[Web page revision data]
↓↓↓

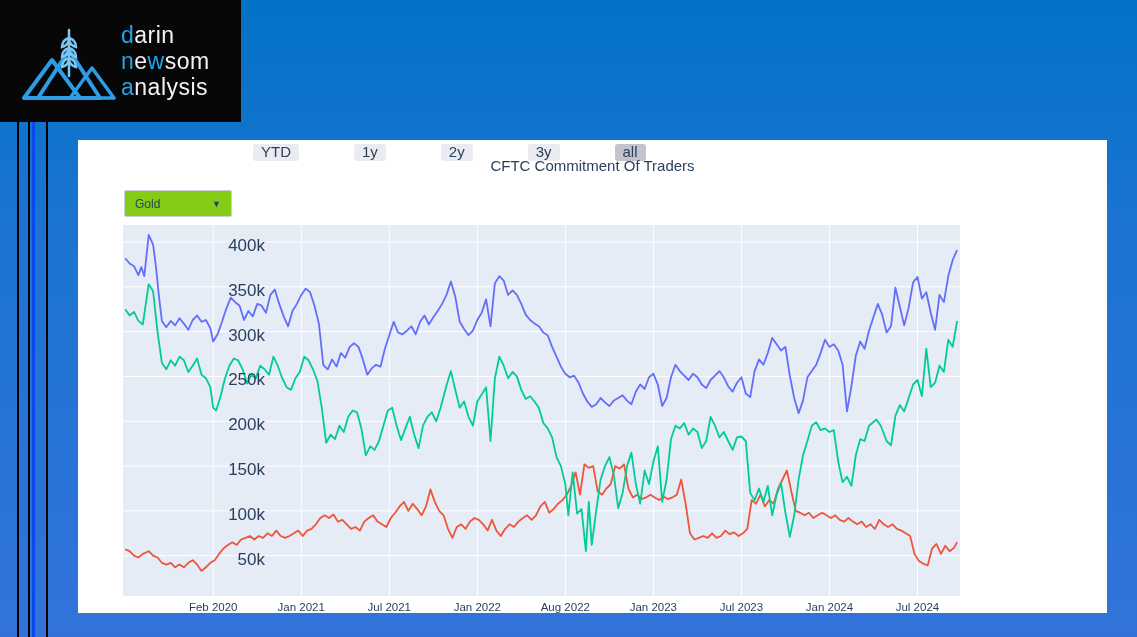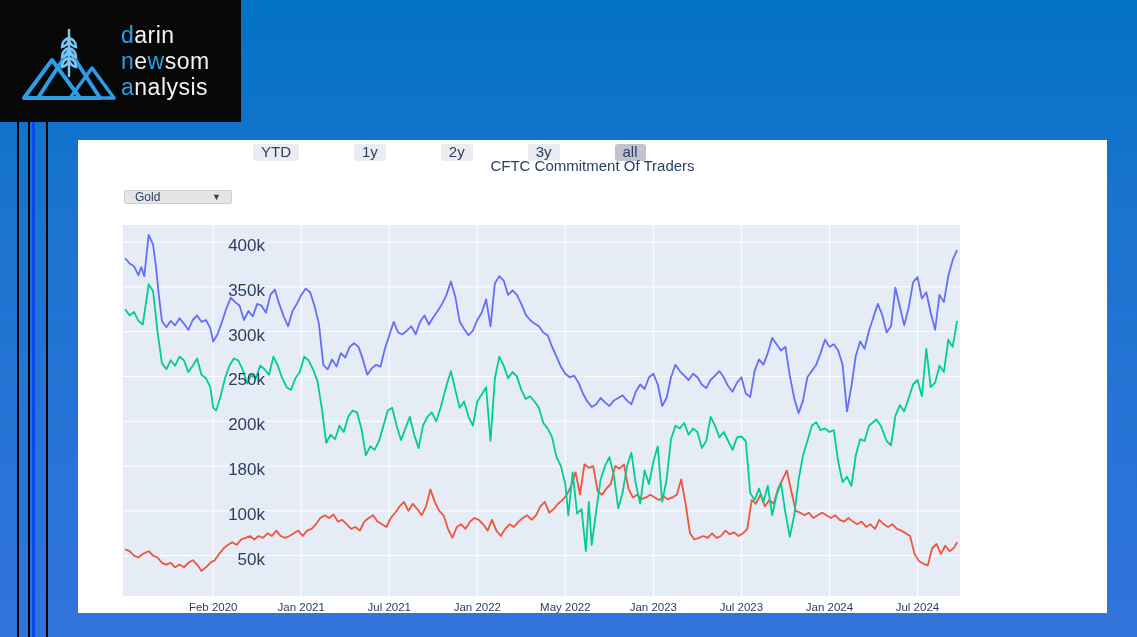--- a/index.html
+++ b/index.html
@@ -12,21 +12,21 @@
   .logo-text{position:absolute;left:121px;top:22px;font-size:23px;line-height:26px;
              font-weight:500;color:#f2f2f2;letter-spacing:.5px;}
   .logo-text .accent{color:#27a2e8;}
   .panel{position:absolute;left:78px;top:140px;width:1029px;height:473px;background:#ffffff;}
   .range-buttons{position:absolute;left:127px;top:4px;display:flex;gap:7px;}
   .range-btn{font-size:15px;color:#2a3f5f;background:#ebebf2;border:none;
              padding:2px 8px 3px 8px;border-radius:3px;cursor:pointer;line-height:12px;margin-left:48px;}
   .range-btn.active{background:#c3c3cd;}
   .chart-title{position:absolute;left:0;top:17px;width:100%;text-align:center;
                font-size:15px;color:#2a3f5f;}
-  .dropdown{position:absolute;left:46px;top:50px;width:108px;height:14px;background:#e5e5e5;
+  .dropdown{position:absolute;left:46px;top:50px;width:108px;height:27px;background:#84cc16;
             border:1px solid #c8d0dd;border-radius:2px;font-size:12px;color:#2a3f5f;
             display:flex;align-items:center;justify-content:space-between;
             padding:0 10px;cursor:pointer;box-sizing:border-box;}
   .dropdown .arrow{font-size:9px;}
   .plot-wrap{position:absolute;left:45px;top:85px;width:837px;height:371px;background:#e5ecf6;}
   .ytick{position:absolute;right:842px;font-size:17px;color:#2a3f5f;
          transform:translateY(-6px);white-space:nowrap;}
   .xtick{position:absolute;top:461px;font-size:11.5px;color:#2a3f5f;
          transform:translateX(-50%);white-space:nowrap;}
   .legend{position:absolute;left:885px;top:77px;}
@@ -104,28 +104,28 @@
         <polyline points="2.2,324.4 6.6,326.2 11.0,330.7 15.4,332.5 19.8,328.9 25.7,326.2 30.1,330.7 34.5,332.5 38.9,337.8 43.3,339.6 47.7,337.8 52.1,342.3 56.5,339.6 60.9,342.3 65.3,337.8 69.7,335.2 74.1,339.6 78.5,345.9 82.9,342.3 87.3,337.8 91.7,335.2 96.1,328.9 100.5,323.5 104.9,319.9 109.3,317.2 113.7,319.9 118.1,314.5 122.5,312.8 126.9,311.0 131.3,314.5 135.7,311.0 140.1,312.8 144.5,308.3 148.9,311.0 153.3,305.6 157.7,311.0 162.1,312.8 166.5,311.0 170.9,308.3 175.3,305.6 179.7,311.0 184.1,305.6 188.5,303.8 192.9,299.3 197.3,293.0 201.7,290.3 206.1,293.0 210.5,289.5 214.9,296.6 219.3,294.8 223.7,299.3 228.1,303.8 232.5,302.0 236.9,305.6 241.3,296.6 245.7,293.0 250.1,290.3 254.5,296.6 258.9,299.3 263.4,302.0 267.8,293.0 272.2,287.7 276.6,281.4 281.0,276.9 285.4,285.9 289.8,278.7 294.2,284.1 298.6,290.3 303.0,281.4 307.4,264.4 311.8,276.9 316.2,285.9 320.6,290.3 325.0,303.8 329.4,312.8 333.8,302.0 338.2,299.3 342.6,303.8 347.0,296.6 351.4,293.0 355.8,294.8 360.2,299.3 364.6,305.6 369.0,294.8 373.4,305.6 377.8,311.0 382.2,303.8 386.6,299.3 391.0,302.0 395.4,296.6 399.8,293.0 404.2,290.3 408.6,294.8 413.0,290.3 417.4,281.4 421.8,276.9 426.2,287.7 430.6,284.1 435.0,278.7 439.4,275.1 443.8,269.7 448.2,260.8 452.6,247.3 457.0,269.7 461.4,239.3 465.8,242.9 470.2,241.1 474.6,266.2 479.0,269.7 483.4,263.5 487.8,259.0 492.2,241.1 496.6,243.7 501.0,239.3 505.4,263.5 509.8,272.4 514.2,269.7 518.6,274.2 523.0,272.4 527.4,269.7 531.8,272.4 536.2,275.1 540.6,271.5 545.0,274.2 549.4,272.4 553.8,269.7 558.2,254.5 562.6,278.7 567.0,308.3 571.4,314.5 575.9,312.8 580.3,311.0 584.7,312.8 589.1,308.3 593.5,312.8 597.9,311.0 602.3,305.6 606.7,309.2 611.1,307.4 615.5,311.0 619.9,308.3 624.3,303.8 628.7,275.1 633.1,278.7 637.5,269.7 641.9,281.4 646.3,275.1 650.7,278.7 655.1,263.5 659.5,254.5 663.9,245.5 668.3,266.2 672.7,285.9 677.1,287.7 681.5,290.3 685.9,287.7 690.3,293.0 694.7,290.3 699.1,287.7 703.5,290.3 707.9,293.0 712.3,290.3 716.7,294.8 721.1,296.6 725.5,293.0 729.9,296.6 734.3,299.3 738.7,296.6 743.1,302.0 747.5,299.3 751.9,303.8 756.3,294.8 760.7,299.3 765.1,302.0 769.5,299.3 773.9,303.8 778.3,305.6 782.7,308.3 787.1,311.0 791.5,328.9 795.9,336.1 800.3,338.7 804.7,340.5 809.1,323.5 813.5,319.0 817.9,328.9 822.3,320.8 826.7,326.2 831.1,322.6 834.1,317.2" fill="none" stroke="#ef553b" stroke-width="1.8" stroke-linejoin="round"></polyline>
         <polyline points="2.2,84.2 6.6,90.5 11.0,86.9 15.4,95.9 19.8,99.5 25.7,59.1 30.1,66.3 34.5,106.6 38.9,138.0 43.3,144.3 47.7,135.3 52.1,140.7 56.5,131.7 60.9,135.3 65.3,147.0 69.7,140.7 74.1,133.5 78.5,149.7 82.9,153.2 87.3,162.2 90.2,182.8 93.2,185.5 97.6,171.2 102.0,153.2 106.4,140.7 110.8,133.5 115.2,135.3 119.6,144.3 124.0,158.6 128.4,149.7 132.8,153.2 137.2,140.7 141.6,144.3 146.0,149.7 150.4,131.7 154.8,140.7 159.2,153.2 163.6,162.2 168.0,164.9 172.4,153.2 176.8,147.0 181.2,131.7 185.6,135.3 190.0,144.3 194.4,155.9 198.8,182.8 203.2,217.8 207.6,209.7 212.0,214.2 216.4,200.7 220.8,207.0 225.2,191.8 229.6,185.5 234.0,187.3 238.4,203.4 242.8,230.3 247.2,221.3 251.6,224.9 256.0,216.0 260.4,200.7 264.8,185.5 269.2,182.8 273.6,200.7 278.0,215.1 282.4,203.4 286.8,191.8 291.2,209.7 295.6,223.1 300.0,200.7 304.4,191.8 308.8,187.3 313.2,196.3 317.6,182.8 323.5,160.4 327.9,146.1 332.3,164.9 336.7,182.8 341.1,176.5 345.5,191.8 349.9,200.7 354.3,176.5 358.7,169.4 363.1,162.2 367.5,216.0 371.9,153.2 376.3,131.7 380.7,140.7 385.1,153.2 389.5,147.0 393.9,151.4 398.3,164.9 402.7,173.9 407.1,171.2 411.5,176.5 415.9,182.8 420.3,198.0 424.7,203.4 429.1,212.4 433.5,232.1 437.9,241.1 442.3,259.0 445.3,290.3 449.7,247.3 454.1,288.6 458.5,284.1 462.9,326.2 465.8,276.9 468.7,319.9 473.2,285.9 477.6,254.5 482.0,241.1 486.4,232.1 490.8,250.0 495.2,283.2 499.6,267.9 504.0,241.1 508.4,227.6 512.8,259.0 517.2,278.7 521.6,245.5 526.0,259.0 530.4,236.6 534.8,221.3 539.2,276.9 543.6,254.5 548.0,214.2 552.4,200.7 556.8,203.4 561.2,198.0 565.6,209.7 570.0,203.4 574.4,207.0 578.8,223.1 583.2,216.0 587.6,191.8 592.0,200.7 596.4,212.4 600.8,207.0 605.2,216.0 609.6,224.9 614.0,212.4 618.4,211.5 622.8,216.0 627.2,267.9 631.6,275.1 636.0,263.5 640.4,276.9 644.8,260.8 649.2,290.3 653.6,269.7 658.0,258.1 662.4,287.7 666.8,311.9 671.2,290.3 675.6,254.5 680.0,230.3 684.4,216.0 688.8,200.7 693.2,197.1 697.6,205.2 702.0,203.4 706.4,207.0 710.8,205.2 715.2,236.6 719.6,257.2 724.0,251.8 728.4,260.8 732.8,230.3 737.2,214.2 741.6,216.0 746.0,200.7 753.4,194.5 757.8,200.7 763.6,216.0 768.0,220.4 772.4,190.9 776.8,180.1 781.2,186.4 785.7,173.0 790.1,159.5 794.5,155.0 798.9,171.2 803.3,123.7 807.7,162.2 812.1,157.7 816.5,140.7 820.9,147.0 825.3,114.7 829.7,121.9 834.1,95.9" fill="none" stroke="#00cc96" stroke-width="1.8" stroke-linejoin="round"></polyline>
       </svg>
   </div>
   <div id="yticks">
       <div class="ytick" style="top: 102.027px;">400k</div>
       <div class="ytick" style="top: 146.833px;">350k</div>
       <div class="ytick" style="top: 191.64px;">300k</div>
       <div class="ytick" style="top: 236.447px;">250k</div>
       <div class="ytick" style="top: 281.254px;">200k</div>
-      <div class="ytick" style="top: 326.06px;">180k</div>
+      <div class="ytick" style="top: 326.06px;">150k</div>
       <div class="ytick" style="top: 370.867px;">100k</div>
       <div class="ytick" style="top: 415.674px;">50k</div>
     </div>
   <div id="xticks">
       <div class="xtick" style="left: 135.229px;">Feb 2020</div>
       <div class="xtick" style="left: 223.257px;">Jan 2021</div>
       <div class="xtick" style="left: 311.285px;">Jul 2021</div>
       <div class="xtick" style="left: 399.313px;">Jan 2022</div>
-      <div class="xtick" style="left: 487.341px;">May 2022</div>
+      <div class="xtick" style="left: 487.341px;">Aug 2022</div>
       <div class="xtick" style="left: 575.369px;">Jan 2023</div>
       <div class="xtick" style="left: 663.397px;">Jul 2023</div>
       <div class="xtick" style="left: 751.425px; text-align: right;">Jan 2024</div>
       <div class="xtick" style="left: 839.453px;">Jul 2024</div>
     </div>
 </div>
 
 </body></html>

↑↑↑
↓↓↓

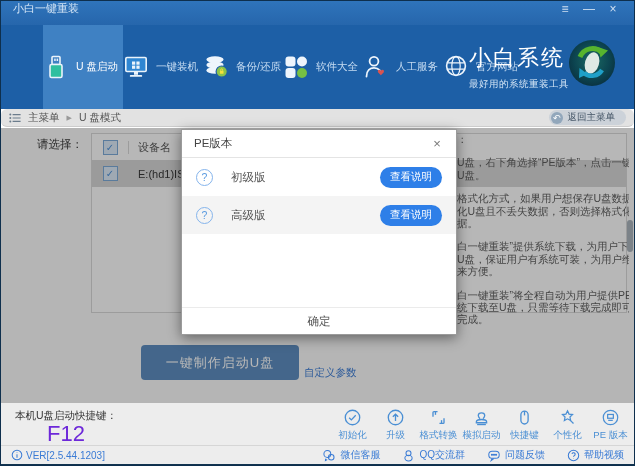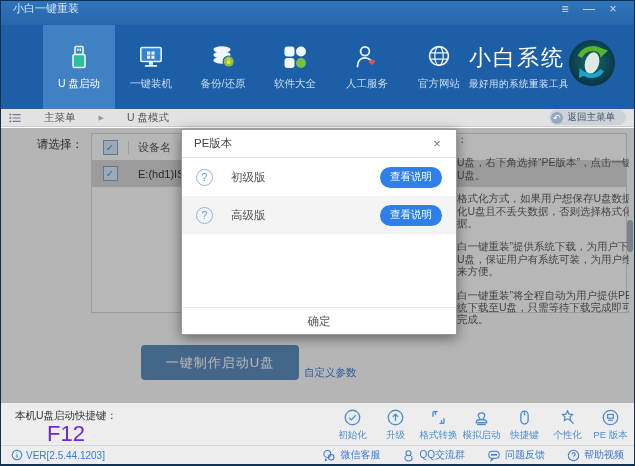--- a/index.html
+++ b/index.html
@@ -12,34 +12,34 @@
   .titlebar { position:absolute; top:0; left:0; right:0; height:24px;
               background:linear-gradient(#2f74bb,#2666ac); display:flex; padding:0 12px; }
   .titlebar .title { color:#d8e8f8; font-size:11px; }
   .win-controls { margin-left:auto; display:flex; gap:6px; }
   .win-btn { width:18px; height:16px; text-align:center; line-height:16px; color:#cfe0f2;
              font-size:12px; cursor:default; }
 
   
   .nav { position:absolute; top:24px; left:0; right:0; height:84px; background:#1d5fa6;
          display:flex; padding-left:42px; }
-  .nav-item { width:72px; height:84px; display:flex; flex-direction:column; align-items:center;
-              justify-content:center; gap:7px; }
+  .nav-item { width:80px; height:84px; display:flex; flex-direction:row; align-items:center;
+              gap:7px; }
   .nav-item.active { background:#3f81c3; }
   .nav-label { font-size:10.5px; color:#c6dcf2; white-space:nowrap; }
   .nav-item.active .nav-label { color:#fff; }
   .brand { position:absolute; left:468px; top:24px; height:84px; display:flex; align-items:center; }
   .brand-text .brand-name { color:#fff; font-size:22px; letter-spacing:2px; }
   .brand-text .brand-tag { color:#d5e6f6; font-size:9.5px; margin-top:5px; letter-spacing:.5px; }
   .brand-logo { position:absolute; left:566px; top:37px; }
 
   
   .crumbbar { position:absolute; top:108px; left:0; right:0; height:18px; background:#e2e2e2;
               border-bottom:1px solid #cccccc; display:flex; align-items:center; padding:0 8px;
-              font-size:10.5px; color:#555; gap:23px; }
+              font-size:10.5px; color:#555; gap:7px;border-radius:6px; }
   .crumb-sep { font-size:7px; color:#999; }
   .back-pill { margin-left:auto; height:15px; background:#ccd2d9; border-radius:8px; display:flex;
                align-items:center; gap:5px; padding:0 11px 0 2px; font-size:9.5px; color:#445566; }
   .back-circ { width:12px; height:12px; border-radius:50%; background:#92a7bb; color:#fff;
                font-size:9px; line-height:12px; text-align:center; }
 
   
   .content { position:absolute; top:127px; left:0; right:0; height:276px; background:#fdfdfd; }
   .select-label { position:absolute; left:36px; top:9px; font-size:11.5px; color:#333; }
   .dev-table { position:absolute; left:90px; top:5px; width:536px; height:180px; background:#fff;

↑↑↑

# [TASK ITEM]
From the entries above, extract every line where the word "space" appears.

# [FINISHED EXERCISE]
             display:flex;align-items:center;justify-content:space-between;
          transform:translateY(-6px);white-space:nowrap;}
          transform:translateX(-50%);white-space:nowrap;}
   .nav-label { font-size:10.5px; color:#c6dcf2; white-space:nowrap; }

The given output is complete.